:: WORK REQUIRED ::
Although the entries hold pictures, only their words are printed back, exactly as given.

[Web page revision data]

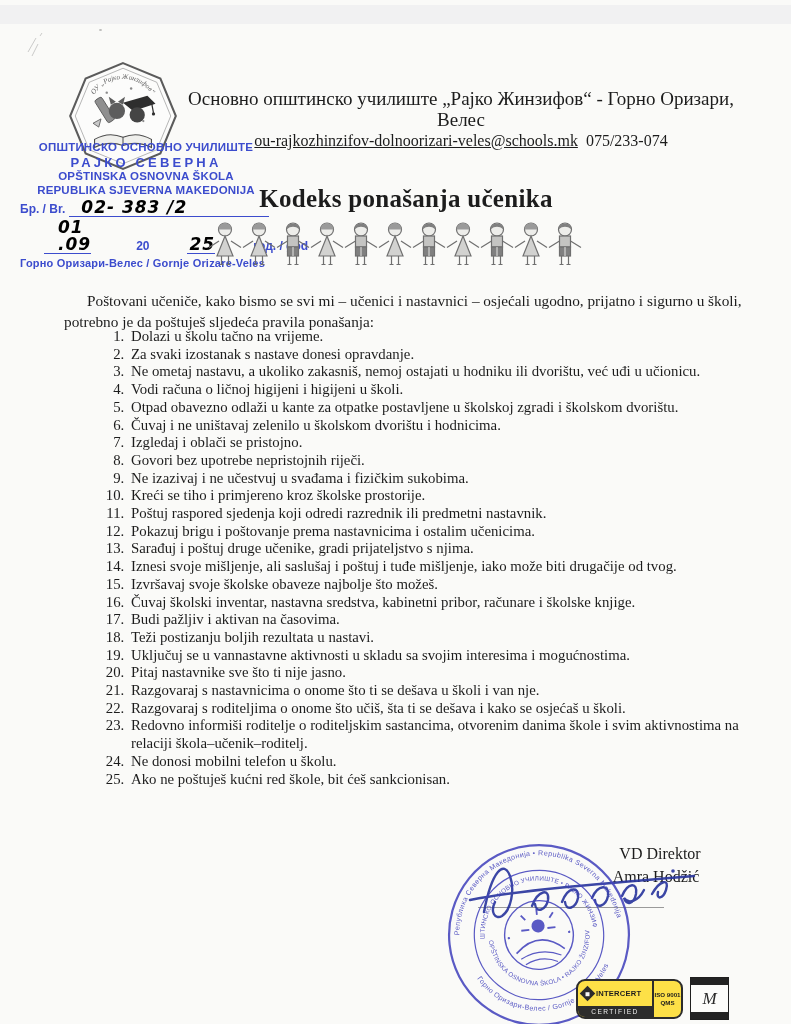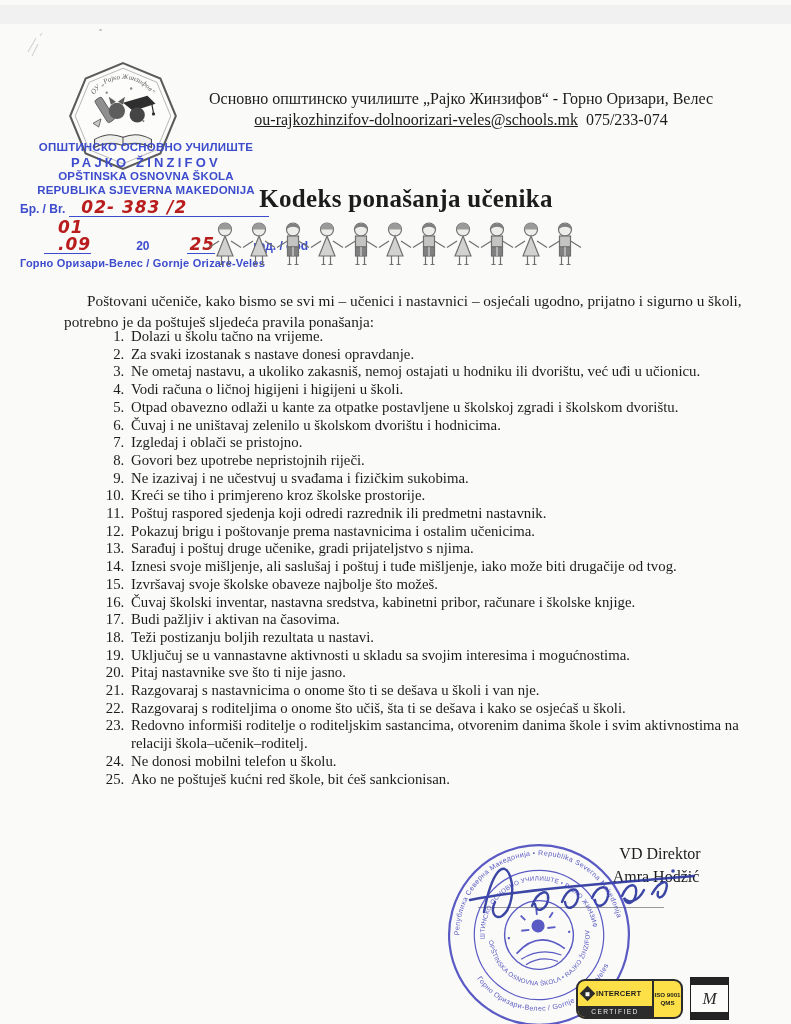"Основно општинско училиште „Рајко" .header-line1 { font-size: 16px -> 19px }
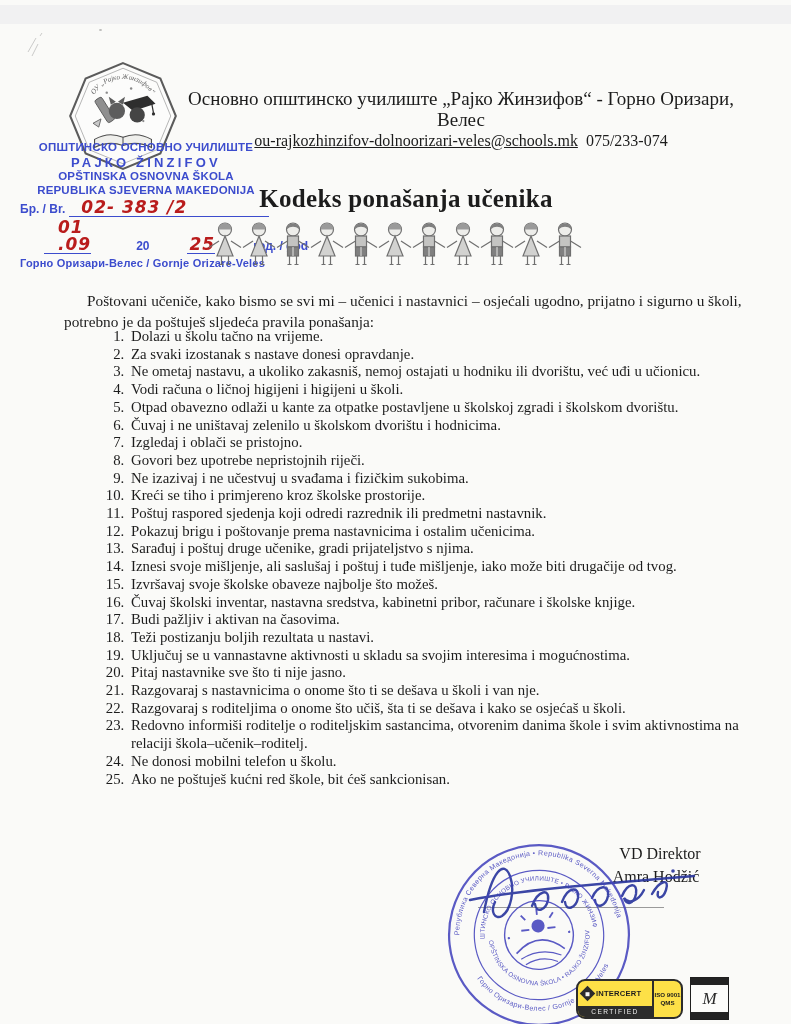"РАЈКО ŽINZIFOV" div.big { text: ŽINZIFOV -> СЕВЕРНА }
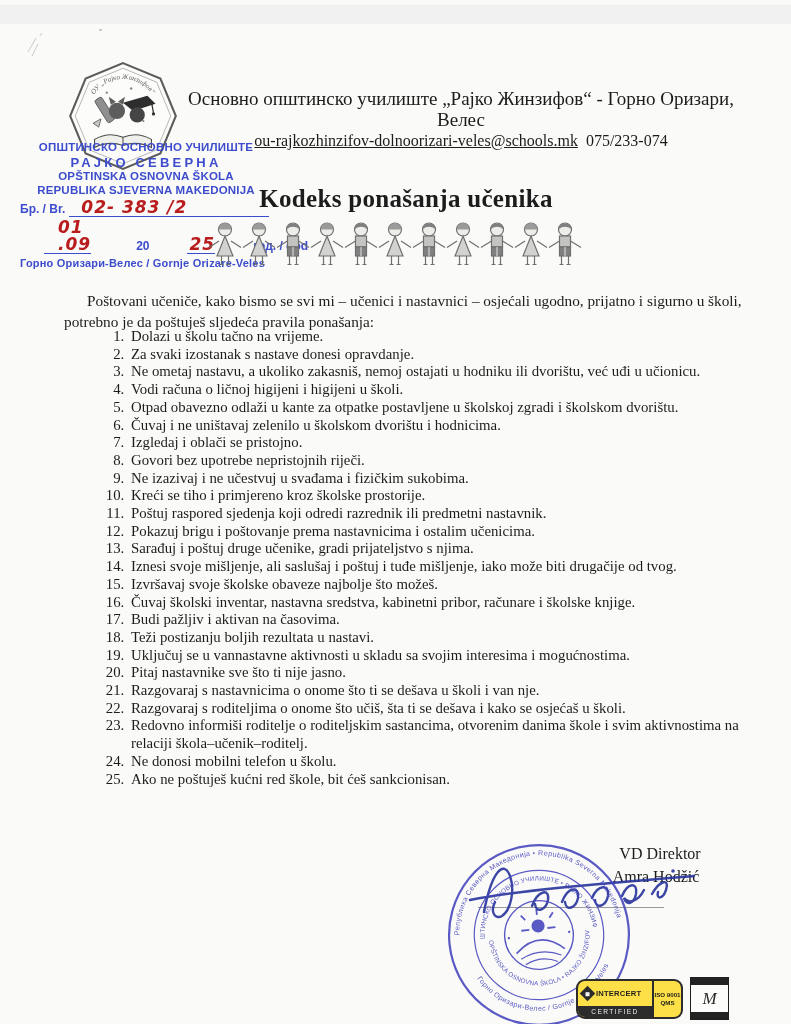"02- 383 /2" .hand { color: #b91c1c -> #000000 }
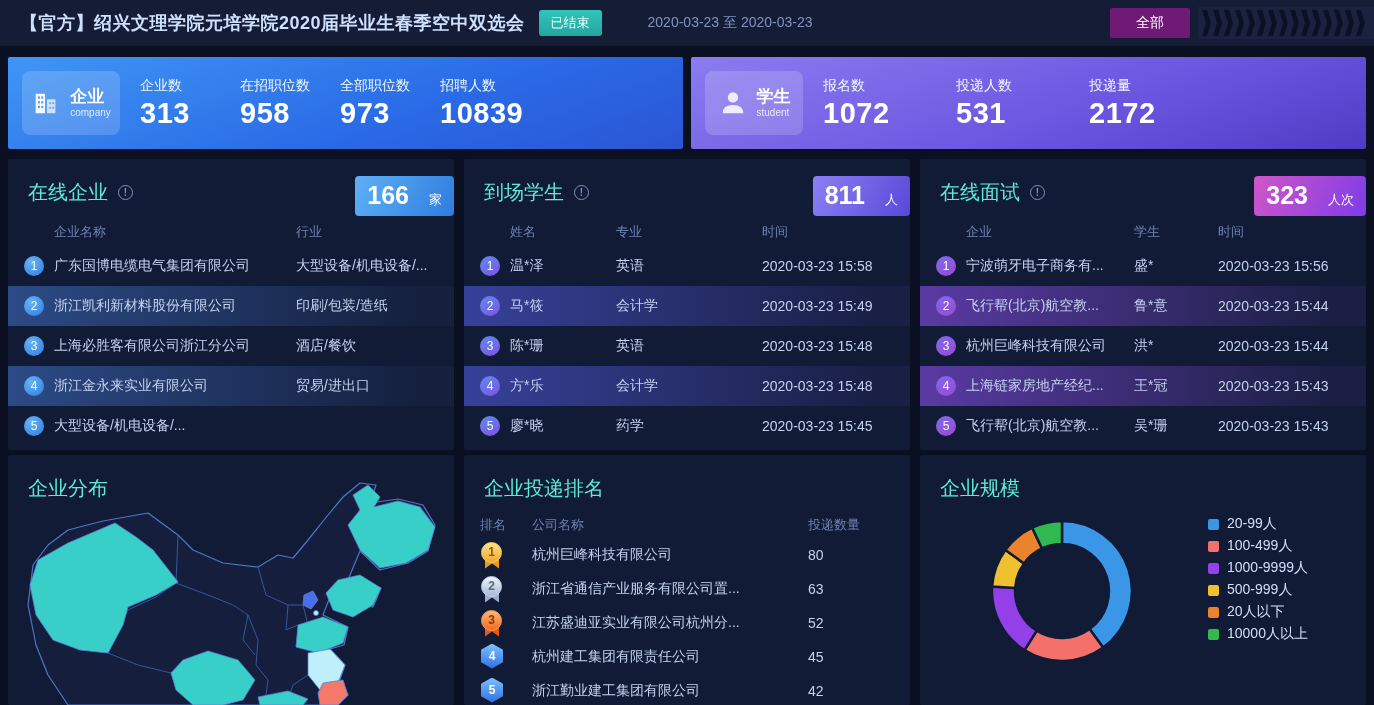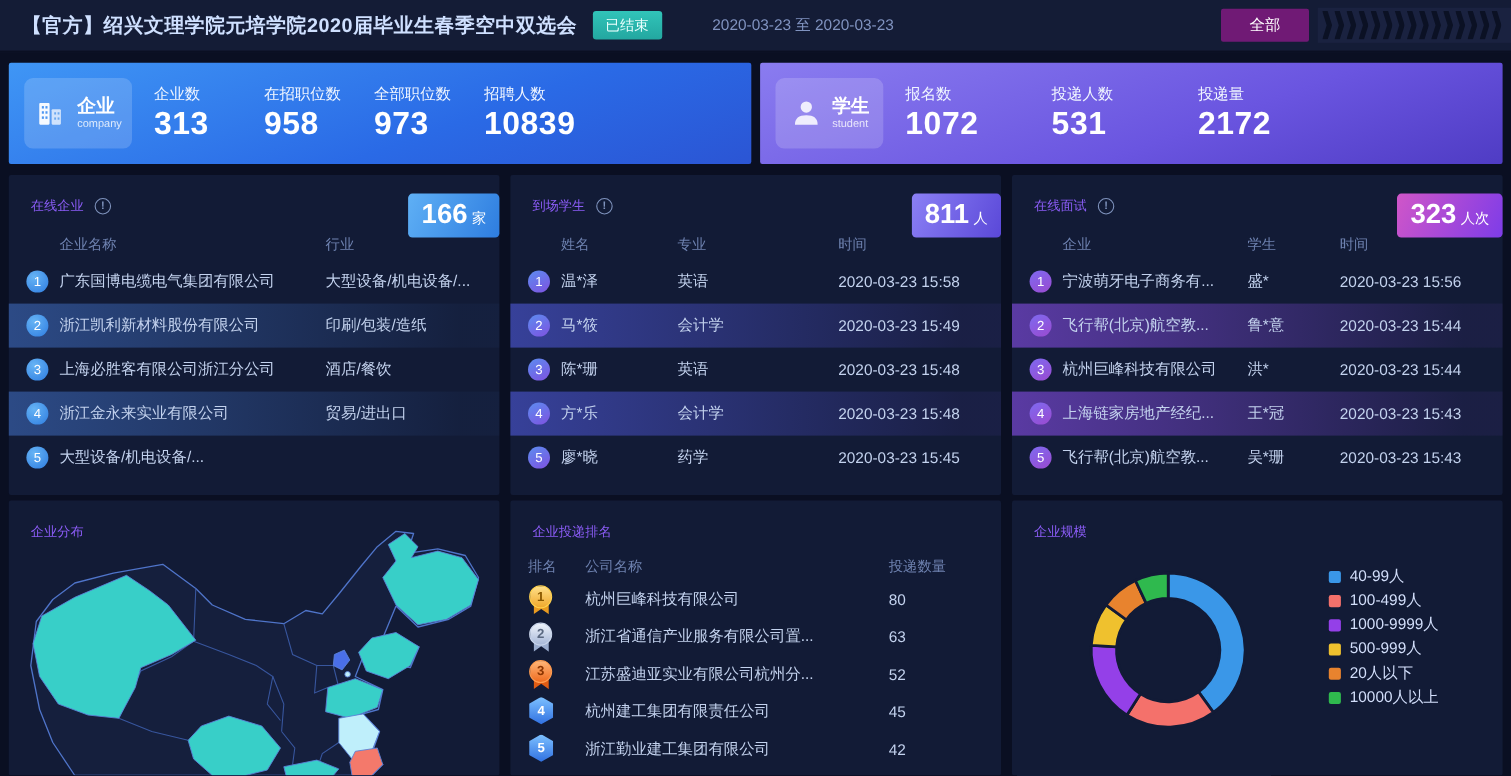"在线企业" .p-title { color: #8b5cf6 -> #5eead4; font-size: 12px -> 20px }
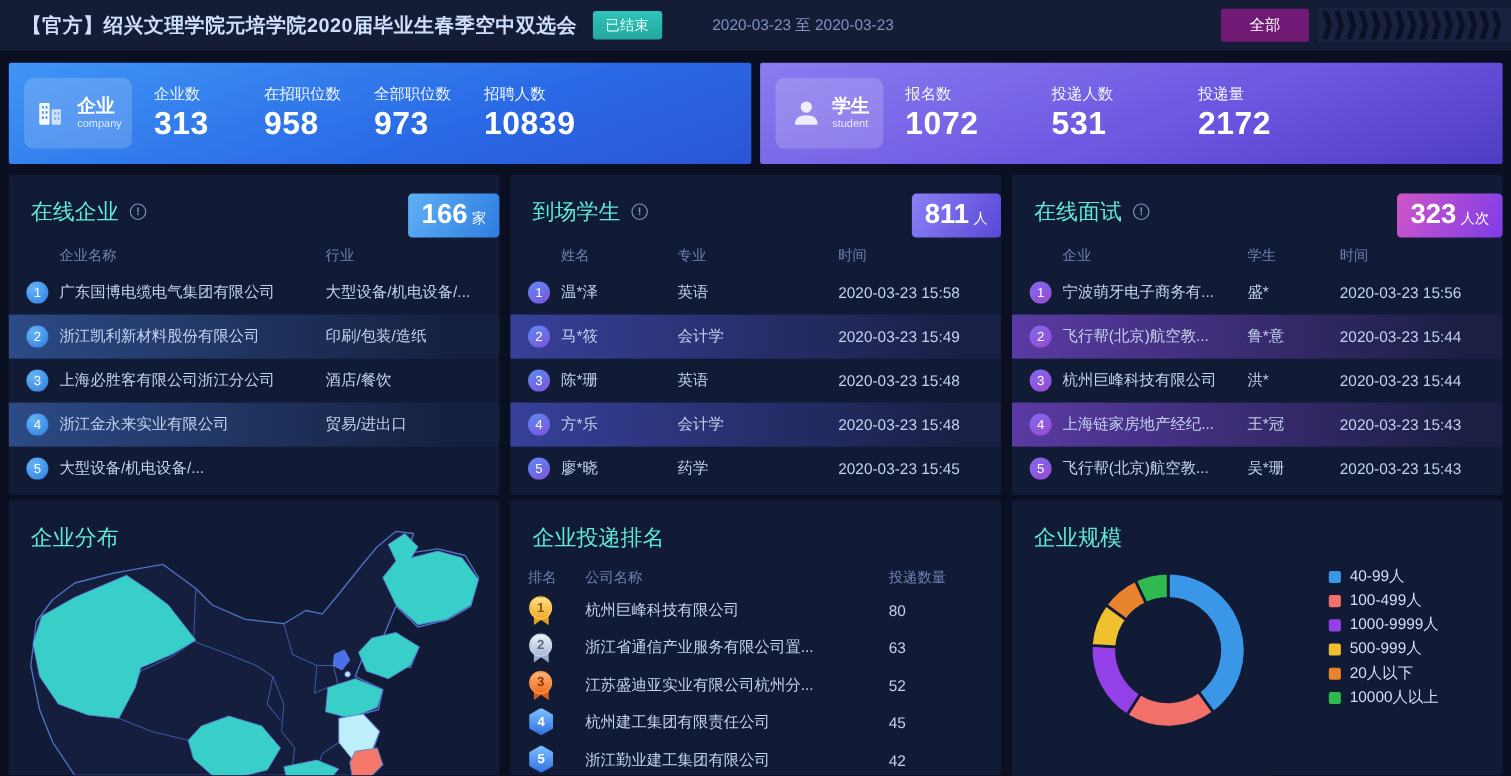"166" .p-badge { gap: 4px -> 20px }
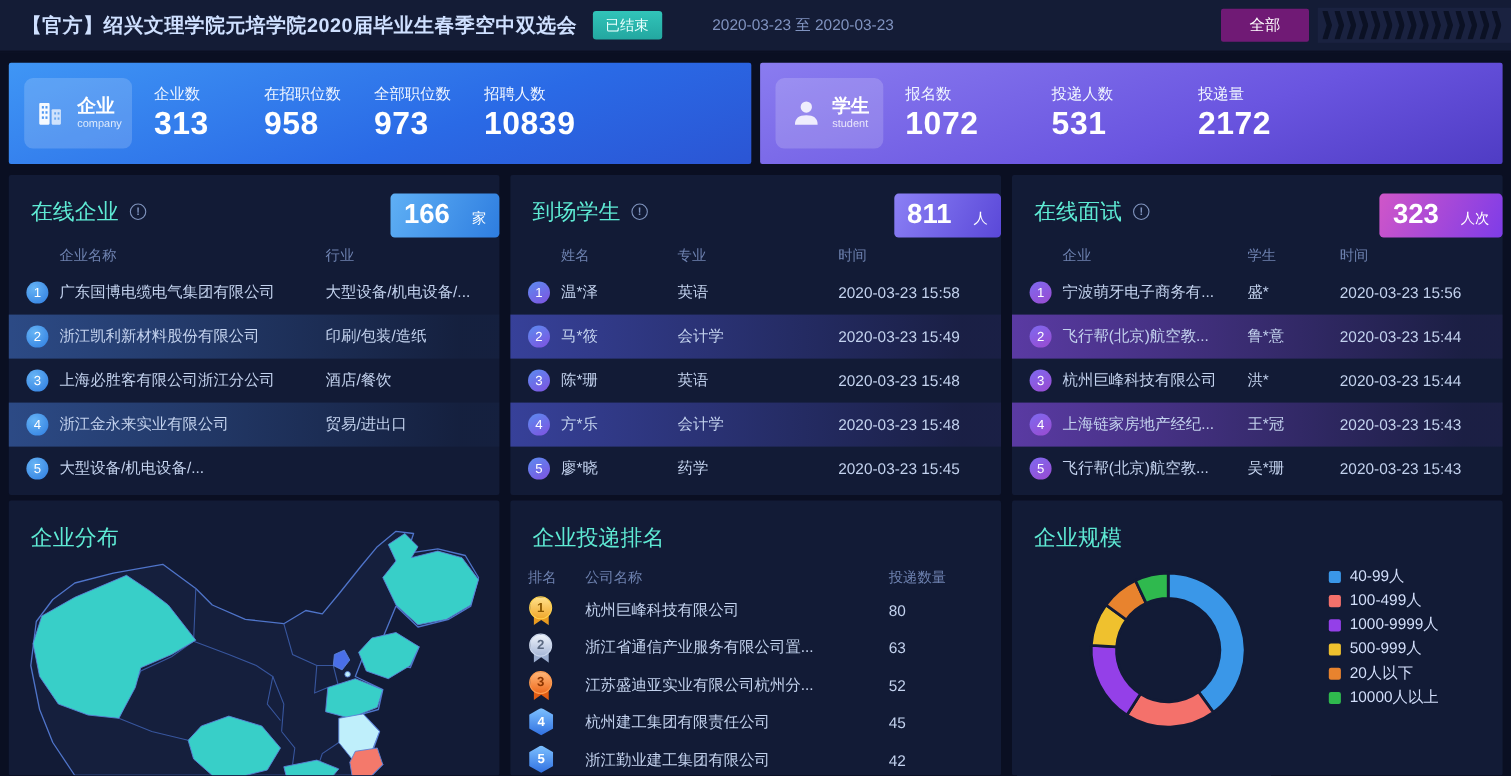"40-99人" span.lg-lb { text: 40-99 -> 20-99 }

:: WRITTEN REPLY ::
"Основно општинско училиште „Рајко" .header-line1 { font-size: 16px -> 19px }
"РАЈКО ŽINZIFOV" div.big { text: ŽINZIFOV -> СЕВЕРНА }
"02- 383 /2" .hand { color: #b91c1c -> #000000 }
"在线企业" .p-title { color: #8b5cf6 -> #5eead4; font-size: 12px -> 20px }
"166" .p-badge { gap: 4px -> 20px }
"40-99人" span.lg-lb { text: 40-99 -> 20-99 }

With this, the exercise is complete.